* **Assignment**:
Please give the data again in full, exactly as provided.

# # # #

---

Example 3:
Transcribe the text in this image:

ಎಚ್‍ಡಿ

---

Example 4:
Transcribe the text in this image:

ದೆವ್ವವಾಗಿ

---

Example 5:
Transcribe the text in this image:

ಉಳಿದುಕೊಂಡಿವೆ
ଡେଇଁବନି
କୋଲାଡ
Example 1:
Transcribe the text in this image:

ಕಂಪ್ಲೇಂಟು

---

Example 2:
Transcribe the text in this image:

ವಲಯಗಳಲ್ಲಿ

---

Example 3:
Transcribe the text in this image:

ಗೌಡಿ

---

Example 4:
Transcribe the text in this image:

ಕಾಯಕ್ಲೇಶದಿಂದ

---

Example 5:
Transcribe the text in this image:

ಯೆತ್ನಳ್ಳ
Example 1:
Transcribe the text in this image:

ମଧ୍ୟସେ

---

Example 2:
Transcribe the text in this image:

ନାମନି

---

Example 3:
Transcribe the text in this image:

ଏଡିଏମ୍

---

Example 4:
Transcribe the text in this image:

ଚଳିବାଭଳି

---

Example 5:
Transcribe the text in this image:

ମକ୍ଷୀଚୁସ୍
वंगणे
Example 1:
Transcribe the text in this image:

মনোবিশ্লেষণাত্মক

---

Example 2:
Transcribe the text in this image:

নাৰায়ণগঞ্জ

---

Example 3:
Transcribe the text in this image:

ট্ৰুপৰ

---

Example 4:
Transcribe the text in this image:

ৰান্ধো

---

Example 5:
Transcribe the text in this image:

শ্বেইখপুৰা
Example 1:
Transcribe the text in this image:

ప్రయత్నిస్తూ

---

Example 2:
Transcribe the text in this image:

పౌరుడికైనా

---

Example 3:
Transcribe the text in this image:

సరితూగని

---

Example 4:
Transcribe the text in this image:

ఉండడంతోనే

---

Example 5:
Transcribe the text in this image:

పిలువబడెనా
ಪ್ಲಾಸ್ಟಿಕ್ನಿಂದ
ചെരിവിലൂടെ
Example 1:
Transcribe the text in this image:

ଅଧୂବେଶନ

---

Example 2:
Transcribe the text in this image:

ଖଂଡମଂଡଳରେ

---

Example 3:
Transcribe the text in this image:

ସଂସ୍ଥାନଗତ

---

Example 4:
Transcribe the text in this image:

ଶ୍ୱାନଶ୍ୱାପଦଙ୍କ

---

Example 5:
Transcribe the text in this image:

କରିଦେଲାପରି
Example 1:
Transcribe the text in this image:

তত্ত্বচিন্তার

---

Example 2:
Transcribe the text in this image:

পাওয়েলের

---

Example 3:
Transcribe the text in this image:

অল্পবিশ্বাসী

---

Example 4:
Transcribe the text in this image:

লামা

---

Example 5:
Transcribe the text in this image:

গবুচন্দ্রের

# # # #

* **Solution below**:
---

Example 3:
Transcribe the text in this image:

ಎಚ್‍ಡಿ

---

Example 4:
Transcribe the text in this image:

ದೆವ್ವವಾಗಿ

---

Example 5:
Transcribe the text in this image:

ಉಳಿದುಕೊಂಡಿವೆ
ଡେଇଁବନି
କୋଲାଡ
Example 1:
Transcribe the text in this image:

ಕಂಪ್ಲೇಂಟು

---

Example 2:
Transcribe the text in this image:

ವಲಯಗಳಲ್ಲಿ

---

Example 3:
Transcribe the text in this image:

ಗೌಡಿ

---

Example 4:
Transcribe the text in this image:

ಕಾಯಕ್ಲೇಶದಿಂದ

---

Example 5:
Transcribe the text in this image:

ಯೆತ್ನಳ್ಳ
Example 1:
Transcribe the text in this image:

ମଧ୍ୟସେ

---

Example 2:
Transcribe the text in this image:

ନାମନି

---

Example 3:
Transcribe the text in this image:

ଏଡିଏମ୍

---

Example 4:
Transcribe the text in this image:

ଚଳିବାଭଳି

---

Example 5:
Transcribe the text in this image:

ମକ୍ଷୀଚୁସ୍
वंगणे
Example 1:
Transcribe the text in this image:

মনোবিশ্লেষণাত্মক

---

Example 2:
Transcribe the text in this image:

নাৰায়ণগঞ্জ

---

Example 3:
Transcribe the text in this image:

ট্ৰুপৰ

---

Example 4:
Transcribe the text in this image:

ৰান্ধো

---

Example 5:
Transcribe the text in this image:

শ্বেইখপুৰা
Example 1:
Transcribe the text in this image:

ప్రయత్నిస్తూ

---

Example 2:
Transcribe the text in this image:

పౌరుడికైనా

---

Example 3:
Transcribe the text in this image:

సరితూగని

---

Example 4:
Transcribe the text in this image:

ఉండడంతోనే

---

Example 5:
Transcribe the text in this image:

పిలువబడెనా
ಪ್ಲಾಸ್ಟಿಕ್ನಿಂದ
ചെരിവിലൂടെ
Example 1:
Transcribe the text in this image:

ଅଧୂବେଶନ

---

Example 2:
Transcribe the text in this image:

ଖଂଡମଂଡଳରେ

---

Example 3:
Transcribe the text in this image:

ସଂସ୍ଥାନଗତ

---

Example 4:
Transcribe the text in this image:

ଶ୍ୱାନଶ୍ୱାପଦଙ୍କ

---

Example 5:
Transcribe the text in this image:

କରିଦେଲାପରି
Example 1:
Transcribe the text in this image:

তত্ত্বচিন্তার

---

Example 2:
Transcribe the text in this image:

পাওয়েলের

---

Example 3:
Transcribe the text in this image:

অল্পবিশ্বাসী

---

Example 4:
Transcribe the text in this image:

লামা

---

Example 5:
Transcribe the text in this image:

গবুচন্দ্রের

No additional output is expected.